Ernest George Smith
Rank: Private
Lifetime: 1892-1917
Reference: 11883
Private Ernest George Smith (11883) of the 7th Battalion of the Gloucestershire Regiment was killed in action in Mesopotamia on 10 February 1917. He is buried in the Amara War Cemetery in Al Amarah, Mysan, Iraq.
According to his entry in UK Soldiers who Died in the Great War, he enlisted in Westminster. His CGWC entry for his grave at the Amara War Cemetery states that he was twenty five years old; the son of Mr W Smith and Mrs J Smith of 9 St John’s Road, Hampton Wick, Kingston-upon-Thames and that his birthplace was Hampton Court.

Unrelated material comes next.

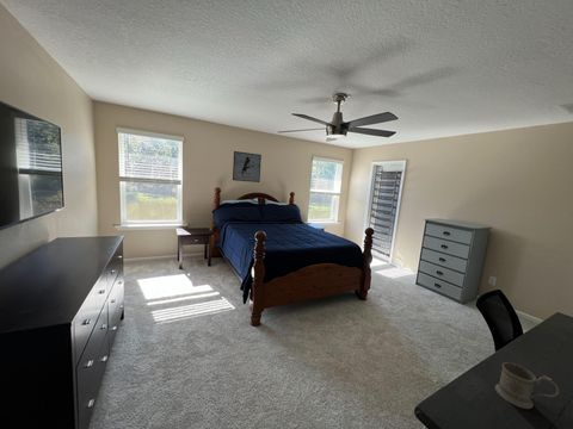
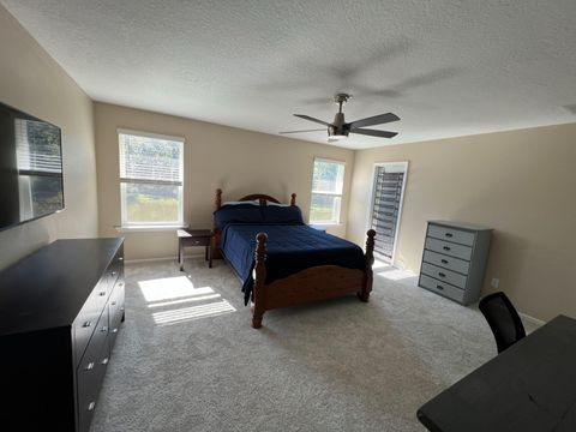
- mug [494,361,560,410]
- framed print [232,150,263,184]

At the time of the 1901 Census his mother, Jane, had already been widowed. All of the family, except Ernest, were living in a Mews property in Hampton Court. Mrs Jane Smith who was born in Little Shelford in Cambridgeshire is described as living on her own ?proceeds. Only Eleanor, 15, was employed, as an apprentice dressmaker. It is unclear why Ernest was absent. Ernest’s father, William Smith, does appear on the family’s previous Census entry in 1891. At fifty five years of age he was twenty six years older than his wife. His occupation is given as a groom/domestic coachman and he came from Berkshire. The family had already taken up residence in 5 Terrace Mews where they appear to have remained after his death which must have occurred some time after the conception of his youngest daughter, c1894. Although the family lived within the parish of Hampton Wick, at least two of the children, Eleanor and Cecile, were baptised at Christ Church, Surbiton Hill in 1885 and 1887 respectively rather than in the parish church of St John the Baptist in Hampton Wick.

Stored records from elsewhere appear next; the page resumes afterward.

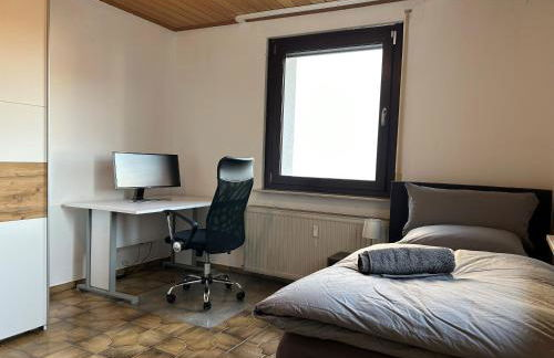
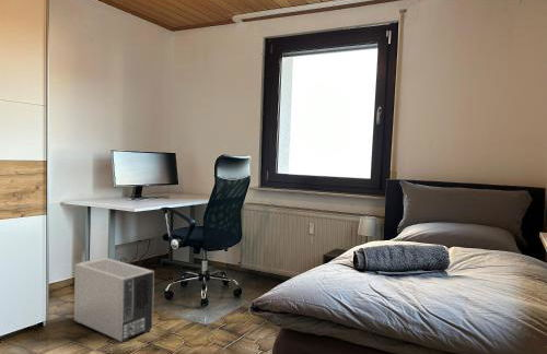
+ air purifier [73,257,155,344]
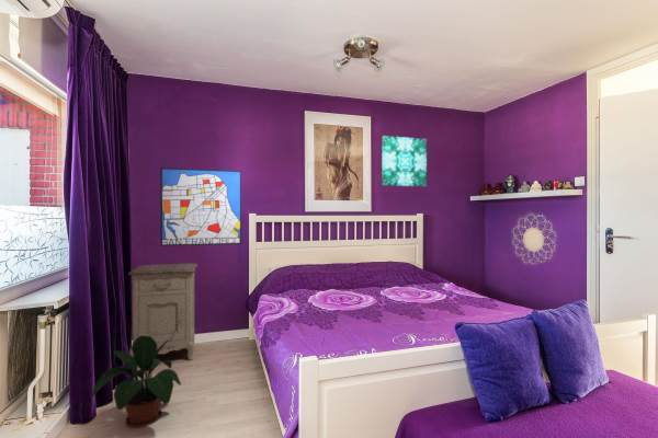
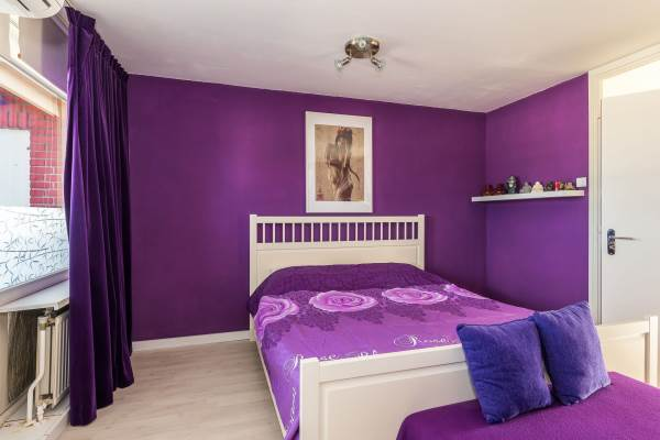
- wall art [382,135,428,188]
- nightstand [127,262,198,361]
- decorative wall piece [511,212,558,266]
- potted plant [90,336,182,429]
- wall art [159,166,242,246]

The entries in the 1911 Census reveal that Ernest Smith was one of five children living at that date with his widowed mother, now aged 49, in a five room property at Elgin Cottage, Hampton Court which was within the parish of Hampton Wick. All the children had been born in Hampton Court. In 1911 the family comprised: his mother, Jane; eldest sister, Eleanor Emily Smith (25), a dressmaker working on her own account from home; middle sister, Cecile Alice Smith (23), also a dressmaker but working for a draper; older bother, Frederick William Smith (21), a carpenter who also fought in the Great War but survived (see survivors); Ernest George Smith himself (19) but oddly with no occupation listed; and his younger sister, Edith Laura Smith (17), employed as a clerk in the Post Office. By 1913, the family had moved to a nearby property, Hope Cottage, Hampton Court.
Nothing is known about Private Smith’s service career. However, the 7th Battalion served at Galliopoli between July 1915 and January 1916 before being evacuated to Egypt as a result of heavy losses. Subsequently, in April of the same year, the Battalion was involved in a doomed but costly attempt to relieve the city of Kut in Mesopotamia. In spite of their efforts the city fell to the Turkish forces with a surrender of some 13,000 British soldiers. Many of the captured British troops died in captivity as a result of the conditions in which they were kept. Further details of the actions in which the Battalion engaged can be found at www.glosters.org.uk/textonly.
Private Smith must have died in the course of the counter offensive launched by the Mesopotamian Expeditionary Force led by Lieutenant-General Sir Stanley Maude in December 1916 to recapture Kut. Conditions in Mesopotamia were horrific with many casualties arising from diseases such as smallpox, typhus and malaria. The city of Kut was recaptured on 24 February 1917 two weeks after Private Smith’s death.
Ernest’s older brother, Frederick William Smith, had been a member of the Territorial Army since 4 April 1908 and so was immediately called up at the outbreak of the Great War in August 1914. However, he survived the war having been discharged on the expiration of his service term on 11 May 1916. Details of his war service can be found in Survivors.
Two of Private Smith’s unmarried sisters remained as long term residents of Hampton Wick. The 1957 Register of Electors records both Cecile Alice Smith and Edith Laura Smith as being resident at 9 St John’s Road, Hampton Wick. Cecile’s death aged ninety four was registered in the Borough of Richmond upon Thames on 5 August 1987.